The evidence in the case before me proves that these Scotch sheep are of a peculiarly wandering and saltative disposition, straying and jumping in a way which distinguishes them from sheep which have hitherto been turned on to the unenclosed land, wandering as other sheep do not and jumping as other sheep do not.”[17]

“Counsel for the defendant has very properly told you, members of the jury, that it is no part of the law of England that a man who in selling goods has got to say harsh things about them. He is quite right. A fishmonger is under no obligation to cry ‘stinking fish, stinking fish’, but if he knows that his fish do stink he is not entitled to cry falsely “fresh fish, fresh fish’, nor is he any the more entitled to do that if he happens to know that his customer cannot smell.”[18]

Nobody could scour the judgments I wrote in my 18 years on the Bench and come up with anything as vivid as these quotations, but then the times when I addressed a civil jury[19] could be numbered on the fingers of two hands.





[1] Only two chief justices of the two principal common law courts in the nineteenth century (Lord Tenterden, Chief Justice of the Court of King’s Bench, and Sir William Erle, Chief Justice of the Court of Common Pleas) were not former law officers.

[2] I have just accessed some pages in this book at


[3] A.M.Sullivan, The Last Serjeant (1952, London), p 315.

[4] Time Magazine, June 1936.

[5] Heuston, Lives of the Lord Chancellors, 1885-1940 (1964, Clarendon Press, Oxford) pp 55-56.

[6] One of these commentators was Henry Cecil who later wrote: “No one disagreed with me about the other three judges, but several judges and barristers whose experience of the judge was greater than mine have told me that Mr Justice Darling was not at all a bad criminal judge…” Henry Cecil, Just Within the Law (1975) pp 67-68. I used to appear from time to time before Henry Cecil, otherwise known as His Honour Judge Leon, at the Willesden County Court 50 years ago.

[7] James Thomas, Judicial Ethics in Australia (Butterworth Heinemann, 3rd edition 2009) p 22.

[8] The text was published in 82 Law Times 534, but omitted from the report of the case in the official law reports (See R v Gray [1900] 2 QB 36.) See R.E.Megarry, Miscellany-at-Law (1955), London, Stevens and Sons Ltd, p 23.

[9] McLeod v St Aubyn [1899] AC 549.

[10] Lord Russel of Killowen, CJ.

[11] Court jesters would wear a cap with bells.

[12] Sally Smith, Marshall Hall: A Law unto Himself, Wildy, Simmons & Hill Publishing, 2016, pp 174-5. “The law lords objected strongly to any blurring of the standards by which mental state was to be assessed and even more strongly to what they perceived as the supremacy of medical opinion over legal principle.
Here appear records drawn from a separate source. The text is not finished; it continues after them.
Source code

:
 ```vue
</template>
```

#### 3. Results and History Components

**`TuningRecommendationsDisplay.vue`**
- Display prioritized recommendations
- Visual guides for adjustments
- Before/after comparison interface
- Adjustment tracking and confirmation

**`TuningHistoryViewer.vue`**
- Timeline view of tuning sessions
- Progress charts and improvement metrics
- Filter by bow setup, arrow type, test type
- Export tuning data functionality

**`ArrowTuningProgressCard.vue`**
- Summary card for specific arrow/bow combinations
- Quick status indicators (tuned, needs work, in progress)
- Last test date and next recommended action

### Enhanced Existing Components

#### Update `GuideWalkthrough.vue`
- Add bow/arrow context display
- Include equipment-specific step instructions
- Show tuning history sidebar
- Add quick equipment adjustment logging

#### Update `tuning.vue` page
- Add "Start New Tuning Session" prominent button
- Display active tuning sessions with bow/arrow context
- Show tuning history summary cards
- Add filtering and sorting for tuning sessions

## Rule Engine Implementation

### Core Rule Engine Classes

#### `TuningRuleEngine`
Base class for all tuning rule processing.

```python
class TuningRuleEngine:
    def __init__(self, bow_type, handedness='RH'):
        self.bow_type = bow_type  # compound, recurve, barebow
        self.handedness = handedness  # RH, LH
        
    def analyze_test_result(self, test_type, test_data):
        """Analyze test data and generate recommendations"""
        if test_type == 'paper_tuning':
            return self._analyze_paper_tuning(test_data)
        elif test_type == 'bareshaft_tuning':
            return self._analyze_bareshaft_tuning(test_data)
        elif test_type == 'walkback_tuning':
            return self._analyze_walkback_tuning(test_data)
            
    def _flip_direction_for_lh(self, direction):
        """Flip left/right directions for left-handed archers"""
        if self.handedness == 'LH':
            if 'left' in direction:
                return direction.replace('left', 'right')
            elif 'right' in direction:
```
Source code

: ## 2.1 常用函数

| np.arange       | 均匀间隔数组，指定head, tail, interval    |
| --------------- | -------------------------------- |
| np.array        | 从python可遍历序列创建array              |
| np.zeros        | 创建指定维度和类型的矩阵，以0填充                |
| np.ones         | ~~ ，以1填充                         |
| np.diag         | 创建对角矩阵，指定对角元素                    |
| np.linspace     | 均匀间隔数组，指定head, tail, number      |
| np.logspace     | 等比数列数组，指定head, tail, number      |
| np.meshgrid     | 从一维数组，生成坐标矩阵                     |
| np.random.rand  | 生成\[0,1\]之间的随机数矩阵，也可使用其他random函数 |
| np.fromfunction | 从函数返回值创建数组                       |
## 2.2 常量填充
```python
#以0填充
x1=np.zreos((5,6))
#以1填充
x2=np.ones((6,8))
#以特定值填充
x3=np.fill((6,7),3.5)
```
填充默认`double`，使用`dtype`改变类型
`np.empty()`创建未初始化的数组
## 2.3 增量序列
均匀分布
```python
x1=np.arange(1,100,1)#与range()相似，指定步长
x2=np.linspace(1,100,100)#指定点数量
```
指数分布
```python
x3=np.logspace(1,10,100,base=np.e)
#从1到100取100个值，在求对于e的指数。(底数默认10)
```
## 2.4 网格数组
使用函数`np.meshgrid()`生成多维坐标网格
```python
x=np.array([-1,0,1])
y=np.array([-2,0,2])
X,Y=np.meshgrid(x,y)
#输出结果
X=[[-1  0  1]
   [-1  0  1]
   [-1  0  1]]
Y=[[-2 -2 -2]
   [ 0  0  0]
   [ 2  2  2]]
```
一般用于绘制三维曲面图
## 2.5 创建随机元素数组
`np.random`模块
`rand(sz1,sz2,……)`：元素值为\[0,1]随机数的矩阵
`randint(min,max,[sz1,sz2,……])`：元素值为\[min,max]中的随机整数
Some went so far as to express the view that the law was there to make people resist their impulses.”

[13] Heuston, Lives of the Lord Chancellors, p. 56.

[14] Lemy v Watson [1915] 1 KB 731, 752.

[15] Jackson v Price (1909) 26 TLR 196, 108.

[16] Child v Hearn (1874) LR 9 Ex 176,181

[17] Cooker v Willcocks [1911] 1 KB 649, 654

[18] Quoted by Henry Ccil, Just within the Law (1975) pp 67-68.

[19] In libel cases and actions against the police. Although in theory a civil jury could still be empanelled to try an allegation of fraud, I cannot remember this ever happening during my time in practice. I have written elsewhere how I watched some of the proceedings in which Lord Denning MR presided in a court of five judges to put to an end, for all practical purposes, the empanelling of a civil jury in a personal injuries action. (Ward v James [1966] 1 QB 273.